═══ Record extracts ═══

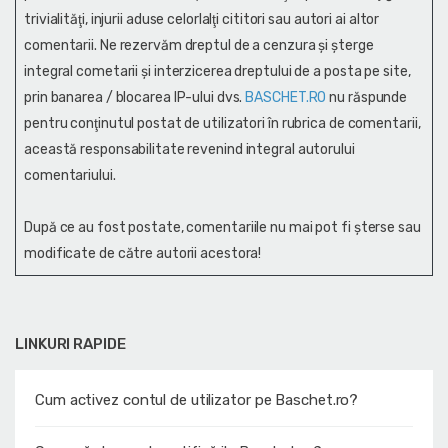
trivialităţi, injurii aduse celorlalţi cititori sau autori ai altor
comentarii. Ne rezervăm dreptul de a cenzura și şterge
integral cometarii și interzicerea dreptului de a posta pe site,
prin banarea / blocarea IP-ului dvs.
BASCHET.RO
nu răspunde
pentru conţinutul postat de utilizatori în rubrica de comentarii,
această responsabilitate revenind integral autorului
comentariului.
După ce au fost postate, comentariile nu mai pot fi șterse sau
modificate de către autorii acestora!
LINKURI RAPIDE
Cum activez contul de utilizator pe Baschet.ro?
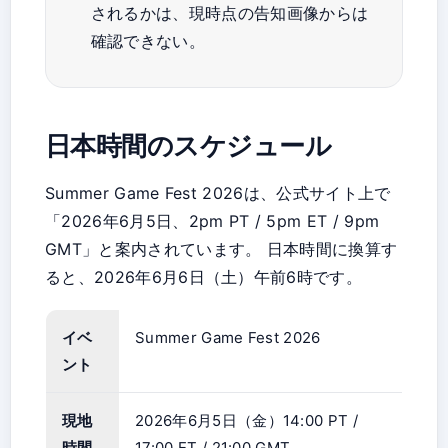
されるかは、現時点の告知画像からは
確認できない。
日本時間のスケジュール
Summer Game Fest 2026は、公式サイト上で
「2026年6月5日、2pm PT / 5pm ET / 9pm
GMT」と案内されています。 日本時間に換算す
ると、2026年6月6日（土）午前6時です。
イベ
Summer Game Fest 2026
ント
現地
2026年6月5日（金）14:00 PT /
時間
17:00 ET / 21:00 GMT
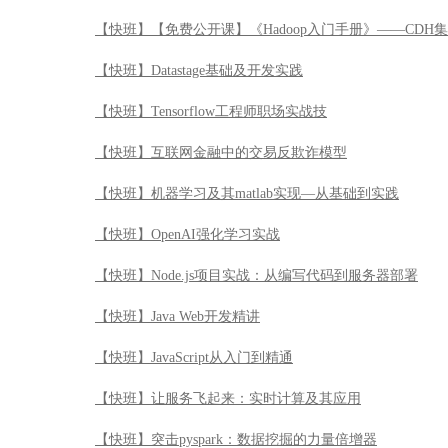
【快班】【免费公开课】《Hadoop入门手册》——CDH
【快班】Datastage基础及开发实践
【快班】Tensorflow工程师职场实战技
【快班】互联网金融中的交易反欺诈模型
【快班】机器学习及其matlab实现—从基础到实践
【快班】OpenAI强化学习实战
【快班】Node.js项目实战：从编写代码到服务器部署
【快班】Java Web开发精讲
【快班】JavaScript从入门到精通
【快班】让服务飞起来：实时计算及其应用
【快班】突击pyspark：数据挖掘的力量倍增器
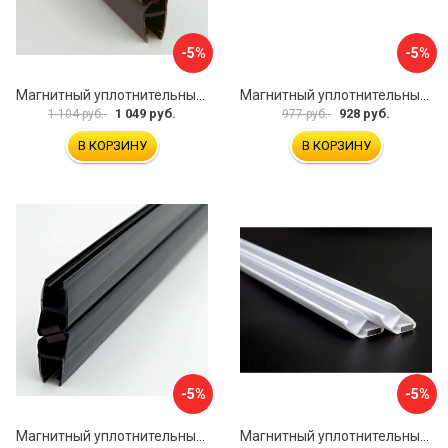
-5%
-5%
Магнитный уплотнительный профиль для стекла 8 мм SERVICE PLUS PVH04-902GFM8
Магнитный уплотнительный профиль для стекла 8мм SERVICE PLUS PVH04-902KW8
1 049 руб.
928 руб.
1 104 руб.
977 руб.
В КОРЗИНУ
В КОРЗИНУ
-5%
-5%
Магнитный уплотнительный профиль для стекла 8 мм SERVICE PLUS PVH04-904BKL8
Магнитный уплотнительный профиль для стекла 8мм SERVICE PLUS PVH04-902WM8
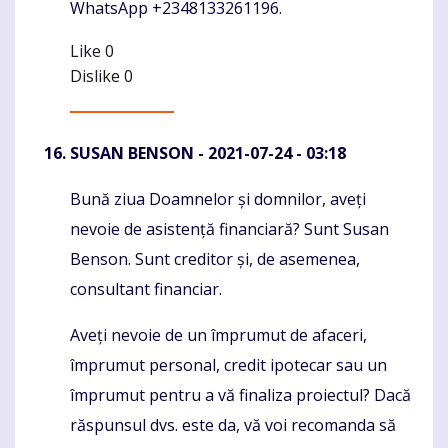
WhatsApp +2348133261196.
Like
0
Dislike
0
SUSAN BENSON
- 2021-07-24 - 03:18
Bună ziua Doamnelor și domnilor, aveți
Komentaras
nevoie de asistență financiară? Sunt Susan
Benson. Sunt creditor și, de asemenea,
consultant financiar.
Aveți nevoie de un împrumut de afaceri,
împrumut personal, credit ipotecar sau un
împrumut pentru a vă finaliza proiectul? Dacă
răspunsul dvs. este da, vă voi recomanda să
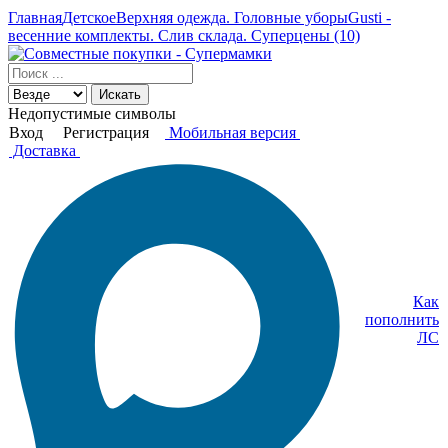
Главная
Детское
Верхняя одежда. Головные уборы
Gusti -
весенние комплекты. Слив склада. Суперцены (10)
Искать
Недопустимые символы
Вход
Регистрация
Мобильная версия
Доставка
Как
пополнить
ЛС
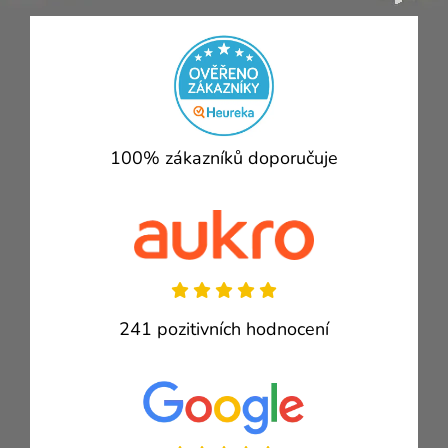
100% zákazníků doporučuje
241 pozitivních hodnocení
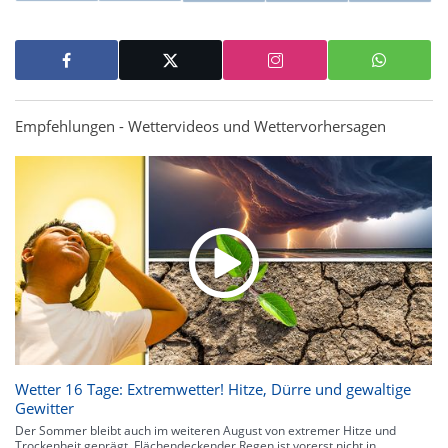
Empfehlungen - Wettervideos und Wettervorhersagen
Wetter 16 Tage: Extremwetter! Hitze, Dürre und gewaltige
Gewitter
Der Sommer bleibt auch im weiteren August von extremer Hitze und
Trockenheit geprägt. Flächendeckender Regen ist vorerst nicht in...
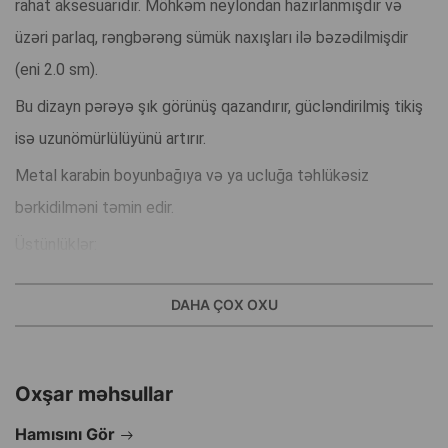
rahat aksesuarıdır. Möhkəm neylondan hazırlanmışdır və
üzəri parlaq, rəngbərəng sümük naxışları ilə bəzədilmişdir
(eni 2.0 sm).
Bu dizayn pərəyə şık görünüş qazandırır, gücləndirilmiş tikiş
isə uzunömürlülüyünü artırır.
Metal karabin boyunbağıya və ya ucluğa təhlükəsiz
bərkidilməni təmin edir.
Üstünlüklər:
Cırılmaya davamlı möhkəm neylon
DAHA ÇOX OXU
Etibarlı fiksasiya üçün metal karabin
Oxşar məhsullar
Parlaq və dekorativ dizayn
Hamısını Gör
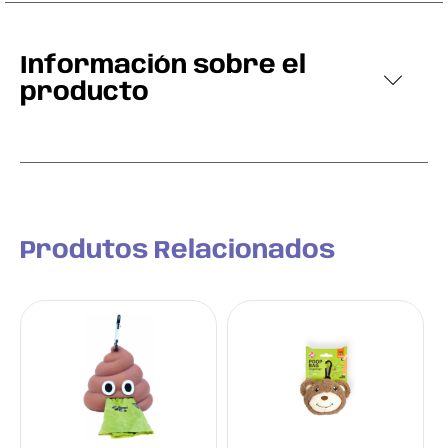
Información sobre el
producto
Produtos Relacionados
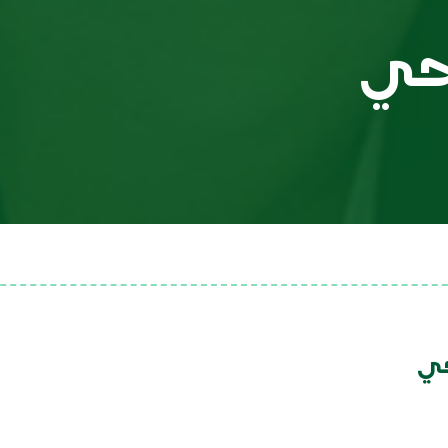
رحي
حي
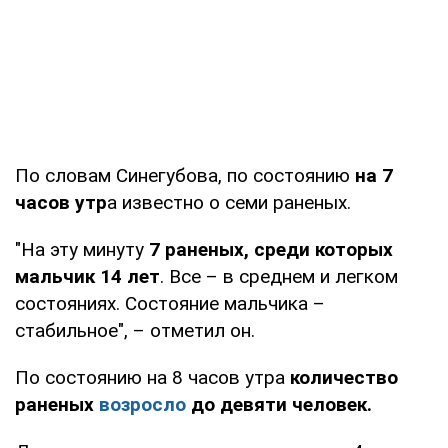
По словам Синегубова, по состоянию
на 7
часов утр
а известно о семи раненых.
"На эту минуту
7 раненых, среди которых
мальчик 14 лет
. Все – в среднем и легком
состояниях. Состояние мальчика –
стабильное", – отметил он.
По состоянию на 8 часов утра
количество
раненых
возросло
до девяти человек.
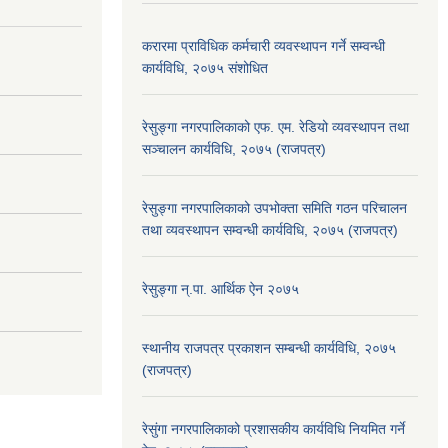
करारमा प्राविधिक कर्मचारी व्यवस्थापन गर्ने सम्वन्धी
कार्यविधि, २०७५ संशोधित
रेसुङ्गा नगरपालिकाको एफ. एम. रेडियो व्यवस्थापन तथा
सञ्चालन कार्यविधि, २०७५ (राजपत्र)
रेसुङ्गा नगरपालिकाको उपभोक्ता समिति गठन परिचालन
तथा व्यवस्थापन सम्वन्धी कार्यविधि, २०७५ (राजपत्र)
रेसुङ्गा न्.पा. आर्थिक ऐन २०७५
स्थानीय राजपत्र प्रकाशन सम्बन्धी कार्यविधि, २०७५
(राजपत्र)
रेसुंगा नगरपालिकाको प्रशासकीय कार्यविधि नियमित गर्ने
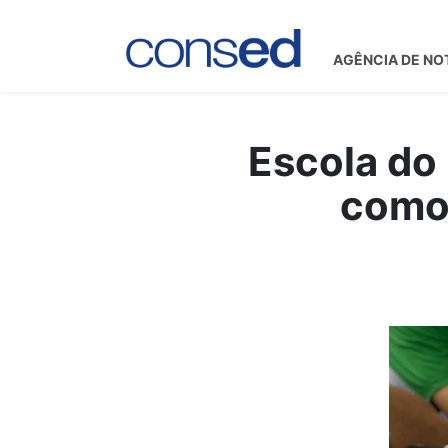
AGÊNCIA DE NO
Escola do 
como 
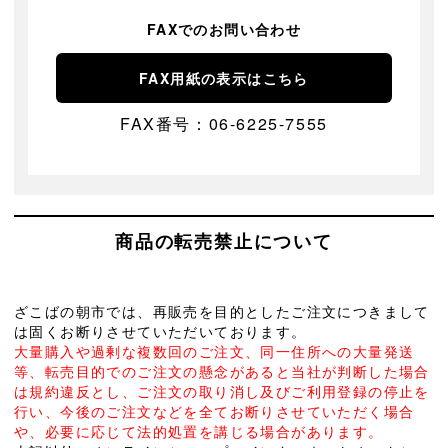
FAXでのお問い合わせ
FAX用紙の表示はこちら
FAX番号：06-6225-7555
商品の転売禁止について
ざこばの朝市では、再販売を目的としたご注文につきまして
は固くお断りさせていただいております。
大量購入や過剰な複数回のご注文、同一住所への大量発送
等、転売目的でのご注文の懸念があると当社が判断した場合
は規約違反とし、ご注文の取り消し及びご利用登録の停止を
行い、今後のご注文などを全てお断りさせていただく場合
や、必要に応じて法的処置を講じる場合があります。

═══

* _What is required_
All that is needed is an exact copy of the lines from the top of the entries through the line containing "LINKURI RAPIDE", pictures left out.

* _Solution for this task_
trivialităţi, injurii aduse celorlalţi cititori sau autori ai altor
comentarii. Ne rezervăm dreptul de a cenzura și şterge
integral cometarii și interzicerea dreptului de a posta pe site,
prin banarea / blocarea IP-ului dvs.
BASCHET.RO
nu răspunde
pentru conţinutul postat de utilizatori în rubrica de comentarii,
această responsabilitate revenind integral autorului
comentariului.
După ce au fost postate, comentariile nu mai pot fi șterse sau
modificate de către autorii acestora!
LINKURI RAPIDE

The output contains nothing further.